Das Verbot, unterschiedliche AGB zu verweden, bedeutet auch nicht, dass der Händler dazu verpflichtet ist, außervertragliche gesetzliche Anforderungen des jeweiligen Mitgliedstaates für die jeweiligen Waren zu erfüllen (Art. 4 Abs. 3). Hierzu zählen z.B. Kennzeichnungsvorschriften oder branchenspezifische Anforderungen. Eine unterschiedliche Behandlung ist nach wie vor möglich, solange sie in nicht diskriminierender Weise erfolgt (Art. 4 Abs. 2).
Hierzu zählen z.B. unterschiedliche Brutto-Preise aufgrund anderer MwSt.-Sätze. Insbesondere gilt das Verbot nicht, wenn es dem Anbieter untersagt ist, bestimmten Kunden oder Kunden in einem bestimmten Mitgliedstaat Waren zu verkaufen, z.B. wegen Bestimmungen des Jugendschutzes. Eine weitere Ausnahme betrifft Fälle der Buchpreisbindung.
Bereits jetzt müssen Zahlungen von Konten aus anderen Mitgliedstaaten akzeptiert werden (Art. 9 VO 260/2012). Das entschied bereits das OLG Karlsruhe, wobei die Revision beim BGH unter dem Aktenzeichen I ZR 93/18 noch läuft. Die Geoblocking-VO geht jedoch noch einen Schritt weiter.
Anbietern ist es untersagt, aufgrund der Staatsangehörigkeit, des Wohnsitzes oder des Ortes der Niederlassung des Kunden, des Standortes des Zahlungskontos, des Ortes der Niederlassung des Zahlungsdienstleisters oder des Ausstellungsortes des Zahlungsinstruments innerhalb der EU unterschiedliche Zahlungsbedingungen anzuwenden (Art. 5 Abs. 1).
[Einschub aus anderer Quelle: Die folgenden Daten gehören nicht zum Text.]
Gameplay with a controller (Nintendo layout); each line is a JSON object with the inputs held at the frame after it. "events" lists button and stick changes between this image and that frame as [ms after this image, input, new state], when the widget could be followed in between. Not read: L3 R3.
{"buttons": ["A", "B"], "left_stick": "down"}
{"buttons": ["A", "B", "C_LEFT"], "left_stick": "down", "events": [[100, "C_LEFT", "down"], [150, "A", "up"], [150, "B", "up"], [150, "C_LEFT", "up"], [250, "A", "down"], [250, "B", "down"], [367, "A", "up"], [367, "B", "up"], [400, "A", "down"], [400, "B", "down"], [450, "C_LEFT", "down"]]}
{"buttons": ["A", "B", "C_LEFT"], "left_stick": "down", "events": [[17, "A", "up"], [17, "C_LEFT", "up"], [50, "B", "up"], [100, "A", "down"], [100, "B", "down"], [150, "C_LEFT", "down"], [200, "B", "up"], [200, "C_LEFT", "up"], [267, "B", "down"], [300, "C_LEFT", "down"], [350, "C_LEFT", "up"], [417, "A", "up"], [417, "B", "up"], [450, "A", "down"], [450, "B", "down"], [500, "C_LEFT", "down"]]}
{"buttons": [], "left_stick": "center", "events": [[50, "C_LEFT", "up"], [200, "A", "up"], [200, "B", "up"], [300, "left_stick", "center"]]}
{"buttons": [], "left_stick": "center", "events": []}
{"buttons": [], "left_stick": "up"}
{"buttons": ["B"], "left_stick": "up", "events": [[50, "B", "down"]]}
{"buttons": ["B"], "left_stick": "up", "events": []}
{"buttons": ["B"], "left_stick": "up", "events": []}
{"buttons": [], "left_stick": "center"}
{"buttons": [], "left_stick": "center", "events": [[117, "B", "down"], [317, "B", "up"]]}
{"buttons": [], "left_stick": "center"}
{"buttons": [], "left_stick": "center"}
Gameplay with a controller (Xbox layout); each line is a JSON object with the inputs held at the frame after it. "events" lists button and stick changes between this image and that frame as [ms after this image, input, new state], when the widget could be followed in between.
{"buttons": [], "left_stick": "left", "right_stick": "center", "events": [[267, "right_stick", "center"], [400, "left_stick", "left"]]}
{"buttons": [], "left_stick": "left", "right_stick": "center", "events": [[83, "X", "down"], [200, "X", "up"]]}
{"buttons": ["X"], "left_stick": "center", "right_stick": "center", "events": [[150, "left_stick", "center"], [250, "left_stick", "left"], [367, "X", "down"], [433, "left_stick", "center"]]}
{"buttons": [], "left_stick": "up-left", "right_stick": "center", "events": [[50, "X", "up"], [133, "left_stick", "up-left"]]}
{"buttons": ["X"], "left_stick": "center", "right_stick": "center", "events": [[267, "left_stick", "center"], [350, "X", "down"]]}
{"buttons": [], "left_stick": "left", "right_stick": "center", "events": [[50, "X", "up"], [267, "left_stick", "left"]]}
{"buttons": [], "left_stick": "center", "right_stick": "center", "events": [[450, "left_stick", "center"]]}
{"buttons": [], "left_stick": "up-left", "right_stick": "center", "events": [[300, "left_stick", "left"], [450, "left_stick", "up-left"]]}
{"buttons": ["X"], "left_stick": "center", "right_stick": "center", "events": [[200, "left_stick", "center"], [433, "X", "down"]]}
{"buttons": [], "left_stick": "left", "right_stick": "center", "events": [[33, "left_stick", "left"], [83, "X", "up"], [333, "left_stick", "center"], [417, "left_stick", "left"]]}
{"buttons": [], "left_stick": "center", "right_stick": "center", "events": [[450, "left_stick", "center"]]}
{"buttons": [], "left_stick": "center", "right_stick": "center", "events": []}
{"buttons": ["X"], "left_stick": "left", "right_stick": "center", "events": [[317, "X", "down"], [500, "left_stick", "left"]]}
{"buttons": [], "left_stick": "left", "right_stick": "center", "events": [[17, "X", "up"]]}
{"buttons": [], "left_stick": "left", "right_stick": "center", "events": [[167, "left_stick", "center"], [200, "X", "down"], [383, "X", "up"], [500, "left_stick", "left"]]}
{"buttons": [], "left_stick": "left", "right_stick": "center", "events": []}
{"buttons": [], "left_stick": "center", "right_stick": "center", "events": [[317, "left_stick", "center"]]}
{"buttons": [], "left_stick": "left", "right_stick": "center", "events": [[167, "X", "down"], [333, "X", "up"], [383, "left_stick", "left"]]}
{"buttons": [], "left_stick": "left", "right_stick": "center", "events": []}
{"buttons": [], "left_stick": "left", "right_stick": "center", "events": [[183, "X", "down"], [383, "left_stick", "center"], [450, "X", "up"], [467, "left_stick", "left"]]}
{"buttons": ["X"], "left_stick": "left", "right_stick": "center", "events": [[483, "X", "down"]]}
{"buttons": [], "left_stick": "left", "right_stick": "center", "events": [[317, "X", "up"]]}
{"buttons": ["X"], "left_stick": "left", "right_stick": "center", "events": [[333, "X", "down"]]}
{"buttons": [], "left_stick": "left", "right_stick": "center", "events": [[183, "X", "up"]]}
Dieses Verbot gilt allerdings nur für solche Zahlungen, die über eine elektronische Transaktion durch Überweisung, Lastschrift oder eine Zahlungskarte innerhalb derselben Zahlungsmarke und Zahlungskategorie erfolgen, die Zahlungsdiensteanbieter eine sog. starke Kundenauthentifizierung sicherstellen und die Zahlung auch in einer Währung erfolgt, die der Anbieter akzeptiert.
Damit bleibt es nach wie vor den Händlern überlassen, welche Zahlungsmittel sie akzeptieren und welche Marke. So können etwa Kreditkartenzahlungen abgelehnt oder nur Zahlungen mit Mastercard akzeptiert werden. Bieten Sie jedoch z.B. deutschen Kunden eine Zahlung per Visa an, muss diese Zahlungsart auch österreichischen Kunden zur Verfügung stehen. Innerhalb der Zahlungsmarke dürfen jedoch auch Unterschiede gemacht werden – wenn Sie Verbraucherkreditkarten einer bestimmten Marke akzeptieren, können Sie jedoch Firmenkreditkarten der gleichen Marke ablehnen.
Zudem besteht nach der Geoblocking-VO die Möglichkeit, die Ware bei Vorliegen objektiver Gründe zurückzuhalten, bis der Händler eine Bestätigung erhalten hat, dass der Zahlungsvorgangs eingeleitet wurde (Art. 5 Abs. 2). Hauptanwendungsfall dürften Schwierigkeiten bei der Beurteilung der Kreditwürdigkeit sein. Im Falle des Lastschriftverfahrens soll daher auch erlaubt sein, eine Vorauszahlung mittels Überweisung zu verlangen, bevor die Leistung erbracht wird.
Unter bestimmten Umständen dürfen Händler dürfen Händler auch weiterhin Entgelte für die Nutzung kartengebundener Zahlungsmittel und anderer Zahlungsdienste erheben. Allerdings dürfen diese Entgelte nicht höher ausfallen als die unmittelbaren Kosten, die dem Händler für die Nutzung dieses Zahlungsmittels entstehen (Art. 5 Abs. 3). Allerdings besteht in Deutschland mit § 270a BGB ein weitreichendes Verbot gegen Zahlartgebühren.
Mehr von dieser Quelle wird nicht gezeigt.